Grant McElwain, the on-site host of Kroeger and Snowslide campgrounds, about two miles south of the dispersed sites, said every year for seven years it’s the same thing: A new group of homeless people set up camp in the canyon and then complaints roll in.
“It drives anyone away who wants to camp there, especially if they have children,” he said. “There’s trash everywhere. It looks like a hog pen.”
McElwain is contracted to take care of the 23 supervised, fee campsites, the last decent grounds in the canyon, he said. After years of witnessing gross littering, drug-related disputes and late-night calls of domestic abuse, he wasn’t surprised at the proposed closure.
“They brought this on themselves,” he said. “But I don’t think closing it down will cause hardship on any of them. The people hurt most will be the locals who want to camp in the national forest.”
La Plata County Sheriff’s Office Lt. Ed Aber, who has taken the lead on resolving conflicts with the homeless camp near the Durango Tech Center, said the department is aware of the issues in La Plata Canyon.
“It’s on our agenda for this year to do some education and enforcement up there,” Aber said. “It’s important to teach them how to be better stewards of the land and not draw attention to themselves.”

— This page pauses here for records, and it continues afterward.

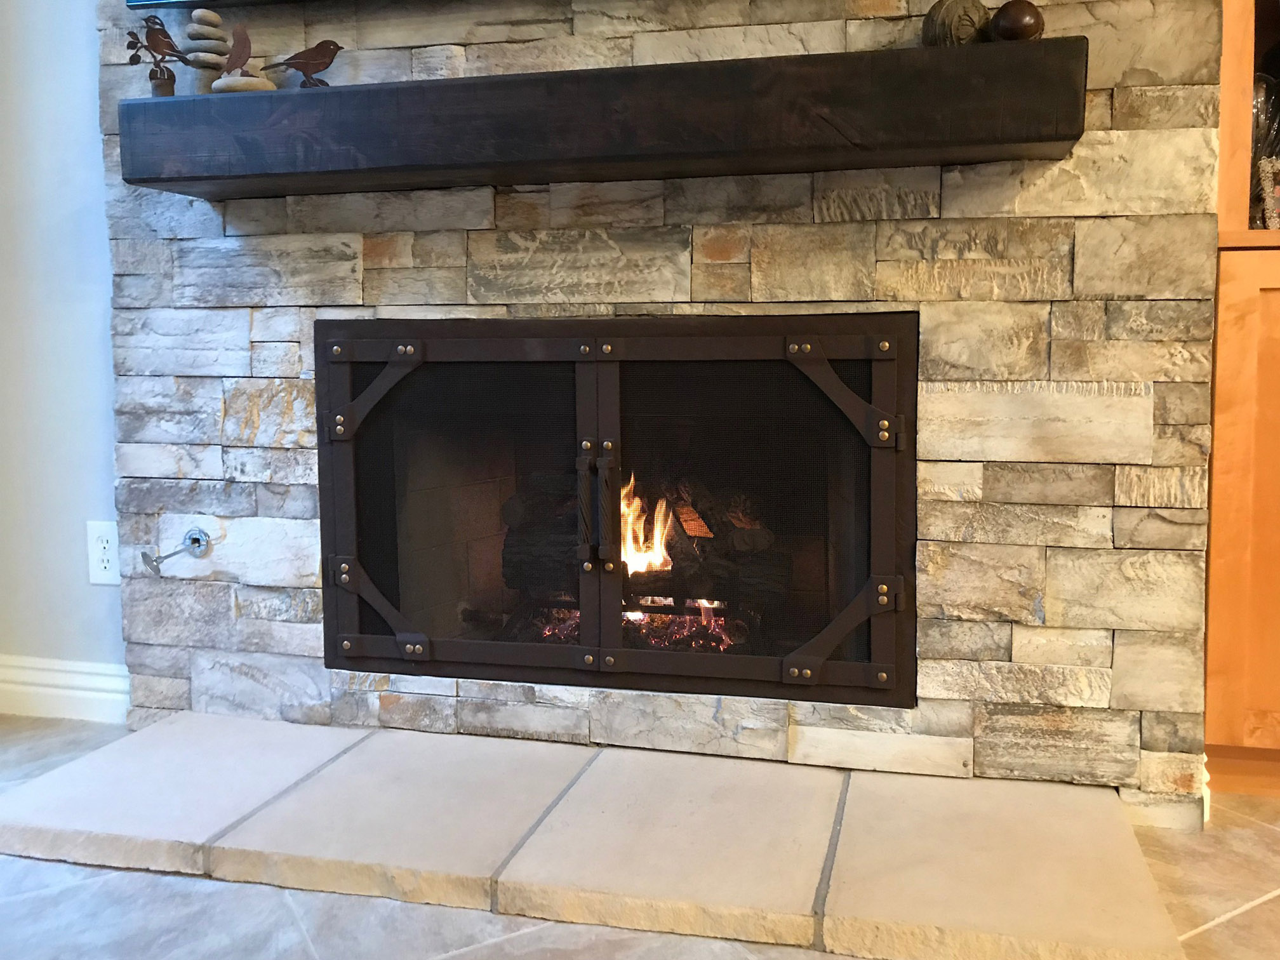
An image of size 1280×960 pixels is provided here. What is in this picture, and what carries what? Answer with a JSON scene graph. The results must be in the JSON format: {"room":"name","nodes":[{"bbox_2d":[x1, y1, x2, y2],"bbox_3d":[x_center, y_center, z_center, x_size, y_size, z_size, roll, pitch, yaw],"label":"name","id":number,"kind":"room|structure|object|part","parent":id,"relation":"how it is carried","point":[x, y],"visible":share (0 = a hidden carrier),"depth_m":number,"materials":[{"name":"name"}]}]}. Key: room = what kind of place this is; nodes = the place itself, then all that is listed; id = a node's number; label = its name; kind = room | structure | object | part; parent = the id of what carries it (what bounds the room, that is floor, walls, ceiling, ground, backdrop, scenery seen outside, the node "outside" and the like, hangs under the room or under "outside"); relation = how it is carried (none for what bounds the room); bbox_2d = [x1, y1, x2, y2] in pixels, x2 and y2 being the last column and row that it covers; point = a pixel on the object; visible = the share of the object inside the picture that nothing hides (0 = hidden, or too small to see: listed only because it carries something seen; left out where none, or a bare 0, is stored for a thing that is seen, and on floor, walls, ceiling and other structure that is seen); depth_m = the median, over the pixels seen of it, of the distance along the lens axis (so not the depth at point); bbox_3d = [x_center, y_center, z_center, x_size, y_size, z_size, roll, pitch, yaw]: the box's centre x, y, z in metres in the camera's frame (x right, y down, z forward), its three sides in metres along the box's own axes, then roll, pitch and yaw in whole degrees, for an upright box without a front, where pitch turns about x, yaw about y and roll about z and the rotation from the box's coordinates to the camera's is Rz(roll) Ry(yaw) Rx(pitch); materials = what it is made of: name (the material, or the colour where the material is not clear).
{"room":"living room","nodes":[
{"label":"living room","id":0,"kind":"room"},
{"bbox_2d":[0,0,125,697],"bbox_3d":[-0.009,-0.779,1.960,5.627,2.770,0.166,1,5,14],"label":"wall","id":1,"kind":"structure","parent":0,"point":[33,60],"depth_m":2.23,"materials":[{"name":"paint"}]},
{"bbox_2d":[0,653,130,722],"bbox_3d":[-1.599,0.528,2.350,1.543,0.116,0.018,1,5,14],"label":"baseboard","id":2,"kind":"structure","parent":1,"relation":"attached to","point":[78,692],"depth_m":2.27,"materials":[{"name":"white paint"}]},
{"bbox_2d":[85,519,120,585],"bbox_3d":[-1.155,0.227,2.208,0.080,0.137,0.009,1,5,14],"label":"wall socket","id":3,"kind":"object","parent":1,"relation":"attached to","point":[104,544],"visible":0.93,"depth_m":2.21,"materials":[{"name":"white plastic"}]},
{"bbox_2d":[0,711,1279,959],"bbox_3d":[0.053,0.806,0.186,7.886,0.108,5.443,1,5,14],"label":"floor","id":4,"kind":"structure","parent":0,"point":[1239,918],"depth_m":1.44,"materials":[{"name":"tile"}]},
{"bbox_2d":[0,709,1194,959],"bbox_3d":[-0.157,0.608,1.720,1.890,0.044,0.597,1,5,14],"label":"stone hearth","id":5,"kind":"object","parent":4,"relation":"on","point":[160,733],"visible":0.97,"depth_m":1.58,"materials":[{"name":"beige stone"}]},
{"bbox_2d":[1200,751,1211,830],"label":"baseboard","id":6,"kind":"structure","parent":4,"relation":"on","point":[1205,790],"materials":[{"name":"white paint"}]},
{"bbox_2d":[1201,0,1279,798],"bbox_3d":[1.431,-0.625,1.802,0.932,2.465,0.502,1,5,14],"label":"wooden cabinet","id":7,"kind":"object","parent":4,"relation":"on","point":[1265,286],"visible":0.7,"depth_m":1.74,"materials":[{"name":"brown wood"}]},
{"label":"cabinet door","id":8,"kind":"part","parent":7,"relation":"part of","materials":[{"name":"brown wood"}]},
{"bbox_2d":[1249,74,1279,229],"bbox_3d":[1.135,-0.534,1.906,0.153,0.318,0.146,1,5,14],"label":"glass vase","id":9,"kind":"object","parent":7,"relation":"in","point":[1257,122],"visible":0.57,"depth_m":1.87,"materials":[{"name":"clear glass"}]},
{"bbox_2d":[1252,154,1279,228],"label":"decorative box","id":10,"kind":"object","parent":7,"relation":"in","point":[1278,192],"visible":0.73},
{"bbox_2d":[104,0,1228,823],"bbox_3d":[-0.107,-0.771,1.924,2.100,2.825,0.143,1,5,14],"label":"stone wall","id":11,"kind":"structure","parent":0,"point":[438,700],"depth_m":1.82,"materials":[{"name":"grey stone"}]},
{"bbox_2d":[140,526,211,575],"bbox_3d":[-0.939,0.210,2.069,0.103,0.086,0.086,1,5,14],"label":"gas valve","id":12,"kind":"object","parent":11,"relation":"attached to","point":[194,539],"visible":0.98,"depth_m":2.07,"materials":[{"name":"silver metal"}]},
{"bbox_2d":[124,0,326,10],"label":"television","id":13,"kind":"object","parent":11,"relation":"attached to","point":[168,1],"visible":0.98,"depth_m":1.97,"materials":[{"name":"black"}]},
{"bbox_2d":[116,37,1083,200],"bbox_3d":[-0.142,-0.537,1.791,1.687,0.146,0.242,1,5,14],"label":"mantel shelf","id":14,"kind":"object","parent":11,"relation":"attached to","point":[1058,138],"visible":0.96,"depth_m":1.65,"materials":[{"name":"brown wood"}]},
{"bbox_2d":[123,15,189,97],"bbox_3d":[-0.879,-0.703,1.877,0.133,0.149,0.052,1,5,14],"label":"bird figurine","id":15,"kind":"object","parent":14,"relation":"on","point":[165,36],"visible":0.98,"depth_m":1.87,"materials":[{"name":"brown metal"}]},
{"bbox_2d":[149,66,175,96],"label":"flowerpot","id":16,"kind":"object","parent":14,"relation":"on","point":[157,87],"visible":0.78,"depth_m":1.85,"materials":[{"name":"brown"}]},
{"bbox_2d":[180,9,231,94],"bbox_3d":[-0.799,-0.708,1.888,0.094,0.163,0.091,-3,5,-26],"label":"stone stack","id":17,"kind":"object","parent":14,"relation":"on","point":[216,23],"visible":0.84,"depth_m":1.86,"materials":[{"name":"grey stone"}]},
{"bbox_2d":[209,19,271,92],"bbox_3d":[-0.724,-0.689,1.853,0.117,0.131,0.086,1,5,14],"label":"bird figurine","id":18,"kind":"object","parent":14,"relation":"on","point":[234,54],"visible":0.92,"depth_m":1.84,"materials":[{"name":"brown metal"}]},
{"bbox_2d":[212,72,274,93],"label":"stone","id":19,"kind":"object","parent":14,"relation":"on","point":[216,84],"visible":0.73,"depth_m":1.82,"materials":[{"name":"beige stone"}]},
{"bbox_2d":[264,37,341,86],"bbox_3d":[-0.621,-0.687,1.877,0.168,0.094,0.050,-1,5,-10],"label":"bird figurine","id":20,"kind":"object","parent":14,"relation":"on","point":[338,47],"visible":0.99,"depth_m":1.86,"materials":[{"name":"brown metal"}]},
{"bbox_2d":[920,0,991,46],"bbox_3d":[0.493,-0.659,1.641,0.112,0.099,0.109,1,5,14],"label":"decorative ball","id":21,"kind":"object","parent":14,"relation":"on","point":[973,23],"visible":0.74,"depth_m":1.60,"materials":[{"name":"brown"}]},
{"bbox_2d":[988,1,1045,41],"bbox_3d":[0.571,-0.647,1.593,0.086,0.076,0.081,1,5,14],"label":"decorative ball","id":22,"kind":"object","parent":14,"relation":"on","point":[1005,28],"visible":0.85,"depth_m":1.57,"materials":[{"name":"brown wood"}]},
{"bbox_2d":[316,312,918,715],"bbox_3d":[-0.050,0.104,2.101,1.268,0.722,0.381,1,5,14],"label":"fireplace","id":23,"kind":"object","parent":11,"relation":"in","point":[359,635],"visible":0.98,"depth_m":1.93,"materials":[{"name":"black metal"}]},
{"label":"hinge","id":24,"kind":"part","parent":23,"relation":"part of","materials":[{"name":"black metal"}]},
{"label":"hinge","id":25,"kind":"part","parent":23,"relation":"part of","materials":[{"name":"metal"}]},
{"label":"handle","id":26,"kind":"part","parent":23,"relation":"part of","materials":[{"name":"black metal"}]},
{"bbox_3d":[-0.084,0.114,1.824,0.052,0.202,0.069,1,5,14],"label":"handle","id":27,"kind":"part","parent":23,"relation":"part of","materials":[{"name":"metal"}]},
{"bbox_2d":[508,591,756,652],"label":"embers","id":28,"kind":"object","parent":23,"relation":"in","point":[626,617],"visible":0.26,"depth_m":2.23,"materials":[{"name":"red"}]},
{"bbox_2d":[501,467,783,654],"bbox_3d":[0.003,0.230,2.288,0.717,0.434,0.345,1,5,14],"label":"fire log set","id":29,"kind":"object","parent":23,"relation":"in","point":[663,566],"visible":0.43,"depth_m":2.20,"materials":[{"name":"wood"}]},
{"bbox_2d":[620,474,675,577],"bbox_3d":[-0.031,0.171,2.270,0.223,0.235,0.156,1,5,14],"label":"fire","id":30,"kind":"object","parent":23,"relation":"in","point":[629,566],"visible":0.36,"depth_m":2.22,"materials":[{"name":"orange"}]},
{"bbox_3d":[0.180,0.145,1.857,0.497,0.679,0.078,1,5,14],"label":"door","id":31,"kind":"part","parent":23,"relation":"part of","materials":[{"name":"black metal"}]},
{"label":"hinge","id":32,"kind":"part","parent":23,"relation":"part of","materials":[{"name":"metal"}]},
{"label":"hinge","id":33,"kind":"part","parent":23,"relation":"part of","materials":[{"name":"metal"}]}
]}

At the homeless camp in town, for instance, Aber said last year’s organized trash pickup, prompted by a bear attack, amassed 13 pickup truck loads of garbage. This year, however, he said that number was reduced to six loads.

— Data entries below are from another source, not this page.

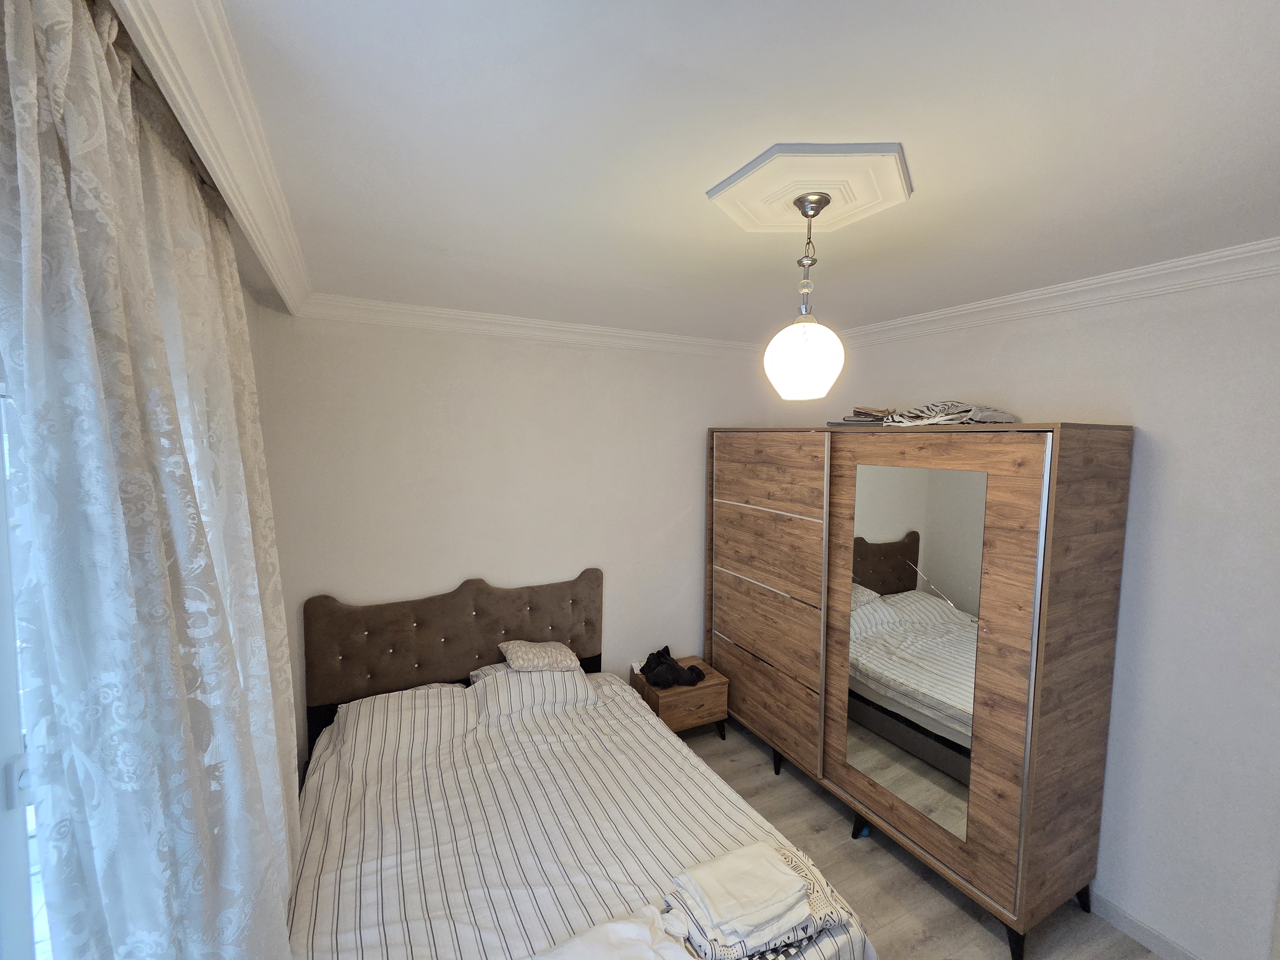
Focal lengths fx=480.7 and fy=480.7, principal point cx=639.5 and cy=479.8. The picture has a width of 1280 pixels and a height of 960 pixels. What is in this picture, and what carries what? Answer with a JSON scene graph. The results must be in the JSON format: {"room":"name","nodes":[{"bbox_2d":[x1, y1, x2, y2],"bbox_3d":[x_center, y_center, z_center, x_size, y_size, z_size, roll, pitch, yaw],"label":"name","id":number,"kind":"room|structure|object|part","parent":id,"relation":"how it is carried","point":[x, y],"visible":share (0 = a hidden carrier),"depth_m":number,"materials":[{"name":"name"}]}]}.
{"room":"bedroom","nodes":[
{"label":"bedroom","id":0,"kind":"room"},
{"bbox_2d":[0,360,51,959],"bbox_3d":[-0.836,0.479,0.412,0.105,1.674,1.543,-2,5,-26],"label":"window","id":1,"kind":"structure","parent":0,"point":[9,751],"depth_m":0.75,"materials":[{"name":"white"}]},
{"bbox_2d":[254,308,780,759],"bbox_3d":[-0.427,0.389,3.175,3.409,2.711,0.164,-2,5,-26],"label":"back wall","id":2,"kind":"structure","parent":0,"point":[345,590],"depth_m":2.82,"materials":[{"name":"white paint"}]},
{"bbox_2d":[290,293,767,357],"bbox_3d":[-0.306,-0.896,2.958,2.872,0.096,0.126,-2,5,-26],"label":"crown molding","id":3,"kind":"structure","parent":2,"relation":"attached to","point":[425,313],"depth_m":2.74,"materials":[{"name":"white paint"}]},
{"bbox_2d":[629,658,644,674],"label":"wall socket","id":4,"kind":"object","parent":2,"relation":"attached to","point":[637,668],"visible":0.53,"depth_m":3.34,"materials":[{"name":"white"}]},
{"bbox_2d":[162,0,1279,344],"bbox_3d":[0.451,-0.862,1.485,3.503,0.115,4.332,-2,5,-26],"label":"ceiling","id":5,"kind":"structure","parent":0,"point":[899,127],"depth_m":1.10,"materials":[{"name":"white paint"}]},
{"bbox_2d":[111,0,311,311],"bbox_3d":[-0.897,-0.725,0.934,0.259,0.125,2.953,-2,5,-26],"label":"crown molding","id":6,"kind":"structure","parent":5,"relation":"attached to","point":[221,173],"depth_m":0.97,"materials":[{"name":"white paint"}]},
{"bbox_2d":[0,0,302,959],"bbox_3d":[-0.987,0.422,1.147,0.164,2.437,1.316,-2,5,-26],"label":"curtain","id":7,"kind":"object","parent":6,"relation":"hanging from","point":[152,297],"visible":0.99,"depth_m":0.75,"materials":[{"name":"fabric"}]},
{"bbox_2d":[705,141,913,234],"bbox_3d":[0.476,-0.793,1.368,0.483,0.032,0.465,-2,5,-26],"label":"ceiling medallion","id":8,"kind":"object","parent":5,"relation":"attached to","point":[838,221],"visible":0.98,"depth_m":1.28,"materials":[{"name":"paint"}]},
{"bbox_2d":[762,189,846,400],"bbox_3d":[0.469,-0.509,1.367,0.230,0.563,0.230,-2,5,-26],"label":"pendant lamp","id":9,"kind":"object","parent":8,"relation":"hanging from","point":[801,342],"visible":0.99,"depth_m":1.31,"materials":[{"name":"white glass"}]},
{"bbox_3d":[0.466,-0.341,1.391,0.208,0.215,0.205,-2,5,-26],"label":"globe","id":10,"kind":"part","parent":9,"relation":"part of","materials":[{"name":"white glass"}]},
{"bbox_2d":[675,715,1161,959],"bbox_3d":[0.593,1.953,1.513,3.455,0.102,4.163,-2,5,-26],"label":"floor","id":11,"kind":"structure","parent":0,"point":[928,891],"depth_m":2.21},
{"bbox_2d":[289,567,877,959],"bbox_3d":[-0.439,1.266,1.976,1.768,1.215,2.207,-2,5,-26],"label":"bed","id":12,"kind":"object","parent":11,"relation":"on","point":[348,692],"visible":0.92,"depth_m":2.04,"materials":[{"name":"white fabric"}]},
{"bbox_2d":[321,680,473,777],"bbox_3d":[-1.170,1.186,2.390,0.644,0.232,0.375,-2,5,-26],"label":"pillow","id":13,"kind":"object","parent":12,"relation":"on","point":[454,689],"visible":0.85,"depth_m":2.30,"materials":[{"name":"white fabric"}]},
{"bbox_3d":[-1.091,1.186,3.128,1.693,1.166,0.183,-2,5,-26],"label":"headboard","id":14,"kind":"part","parent":12,"relation":"part of","materials":[{"name":"brown fabric"}]},
{"bbox_2d":[468,660,598,722],"bbox_3d":[-0.592,1.156,2.703,0.651,0.232,0.381,-2,5,-26],"label":"pillow","id":15,"kind":"object","parent":12,"relation":"on","point":[515,676],"visible":0.76,"depth_m":2.57,"materials":[{"name":"fabric"}]},
{"bbox_2d":[497,639,580,672],"bbox_3d":[-0.594,1.004,2.792,0.404,0.148,0.345,-2,5,-26],"label":"cushion","id":16,"kind":"object","parent":15,"relation":"on","point":[528,662],"visible":0.99,"depth_m":2.70,"materials":[{"name":"beige fabric"}]},
{"bbox_2d":[290,670,876,959],"bbox_3d":[-0.397,1.510,1.992,1.800,0.489,2.005,-2,5,-26],"label":"duvet","id":17,"kind":"object","parent":12,"relation":"on","point":[300,907],"visible":0.67,"depth_m":1.78,"materials":[{"name":"white fabric"}]},
{"bbox_2d":[529,904,695,959],"bbox_3d":[-0.105,1.332,1.245,0.645,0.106,0.375,-2,5,-26],"label":"white towel","id":18,"kind":"object","parent":17,"relation":"on","point":[626,926],"visible":0.99,"depth_m":1.35,"materials":[{"name":"white fabric"}]},
{"bbox_2d":[666,840,847,959],"bbox_3d":[0.361,1.303,1.519,0.506,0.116,0.313,-2,5,-26],"label":"folded towel","id":19,"kind":"object","parent":17,"relation":"on","point":[716,864],"visible":0.94,"depth_m":1.46,"materials":[{"name":"white fabric"}]},
{"bbox_2d":[630,654,729,738],"bbox_3d":[0.261,1.526,3.266,0.528,0.455,0.424,-2,5,-26],"label":"nightstand","id":20,"kind":"object","parent":11,"relation":"on","point":[676,692],"visible":0.64,"depth_m":3.12,"materials":[{"name":"brown wood"}]},
{"bbox_2d":[639,645,705,689],"bbox_3d":[0.208,1.223,3.194,0.418,0.178,0.314,-2,5,-26],"label":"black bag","id":21,"kind":"object","parent":20,"relation":"on","point":[663,657],"visible":0.99,"depth_m":3.12,"materials":[{"name":"black fabric"}]},
{"bbox_2d":[708,421,1134,959],"bbox_3d":[1.228,0.777,2.796,0.614,2.087,2.088,-2,5,-26],"label":"wardrobe","id":22,"kind":"object","parent":11,"relation":"on","point":[727,654],"visible":0.99,"depth_m":2.06,"materials":[{"name":"brown wood"}]},
{"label":"leg","id":23,"kind":"part","parent":22,"relation":"part of","materials":[{"name":"black metal"}]},
{"bbox_2d":[828,406,894,425],"bbox_3d":[1.293,-0.357,2.723,0.332,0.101,0.306,4,6,38],"label":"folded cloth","id":24,"kind":"object","parent":22,"relation":"on","point":[849,420],"visible":0.72,"depth_m":2.66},
{"bbox_2d":[846,462,990,837],"bbox_3d":[1.237,0.716,2.228,0.012,1.505,0.604,-2,6,-32],"label":"mirror","id":25,"kind":"object","parent":22,"relation":"attached to","point":[949,617],"visible":0.97,"depth_m":2.19,"materials":[{"name":"silver mirror"}]},
{"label":"door","id":26,"kind":"part","parent":22,"relation":"part of","materials":[{"name":"brown"}]},
{"bbox_2d":[885,400,1020,425],"bbox_3d":[1.470,-0.316,2.289,0.452,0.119,0.460,-2,5,-26],"label":"folded cloth","id":27,"kind":"object","parent":22,"relation":"on","point":[952,412],"visible":0.85,"depth_m":2.19,"materials":[{"name":"fabric"}]},
{"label":"leg","id":28,"kind":"part","parent":22,"relation":"part of","materials":[{"name":"black metal"}]},
{"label":"leg","id":29,"kind":"part","parent":22,"relation":"part of","materials":[{"name":"black metal"}]},
{"bbox_2d":[783,260,1279,959],"bbox_3d":[1.935,0.497,2.248,0.168,2.710,3.774,-2,5,-26],"label":"right wall","id":30,"kind":"structure","parent":0,"point":[1008,356],"depth_m":1.84,"materials":[{"name":"white paint"}]},
{"bbox_2d":[831,237,1279,346],"bbox_3d":[1.847,-0.803,2.063,0.117,0.094,3.487,-2,5,-26],"label":"crown molding","id":31,"kind":"structure","parent":30,"relation":"attached to","point":[1108,278],"depth_m":2.00,"materials":[{"name":"white paint"}]},
{"bbox_2d":[1086,889,1204,959],"bbox_3d":[2.047,1.844,1.947,0.015,0.095,2.770,-2,5,-26],"label":"baseboard","id":32,"kind":"structure","parent":30,"relation":"attached to","point":[1114,910],"depth_m":1.97,"materials":[{"name":"white paint"}]}
]}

“What we can do is educate what is acceptable and what is not,” Aber said. “And then hold people accountable if they don’t meet those expectations.”
It’s no secret: Durango has a homeless issue. And what complicates matters are the varied stories of each individual.
Philip Sampson, who parked his RV at La Plata City last week, said he’s saving money from building custom log homes to buy property near Dolores. He follows the two-week limit, he said, and moves around the area.
“I just like the freedom,” he said.
Or Dillion Baker, recently relocated from Alaska, who hopes to put enough money away from landscaping this summer to bring his wife and child to Durango.
“I’m out here busting my ass trying to make a life for my family,” he said. “I’m not aiming to stay out here my whole life. This is just a new start for my family.”
Yet, as so often is the case in life, a few outliers ruin something good for others, Baker said.
On Monday, several campsites at La Plata City and Madden Creek were strewn with waste: garbage spilling out of over-stuffed trash bags, piles of beer and soda cans, cigarette butts, coils of copper wire, broken glass and even unattended fires.
With camping illegal on city and county land, people on the fringe of society are increasingly pushed to the forests. White said the district will look at options, but the most likely action would be to install a gate at the three campgrounds to limit use.
But how long the Forest Service can fall back on locking the gates to public lands as a response to illegal squatting is another, more difficult question, White said.
“What we want to do is identify locations getting hit, and decide what to keep open,” he said. “We need to do the best we can with what we got.”
And Durango is not unique. A January 2016 study by the U.S. Forest Service found the Rocky Mountain Region is experiencing the biggest increase in non-recreational, long-term camping compared with other regions in the National Forest system, spokesman Lawrence Lujan said.
“Our focus at this time is making sure people understand what’s acceptable so that all forest visitors are being good stewards of the land,” he said.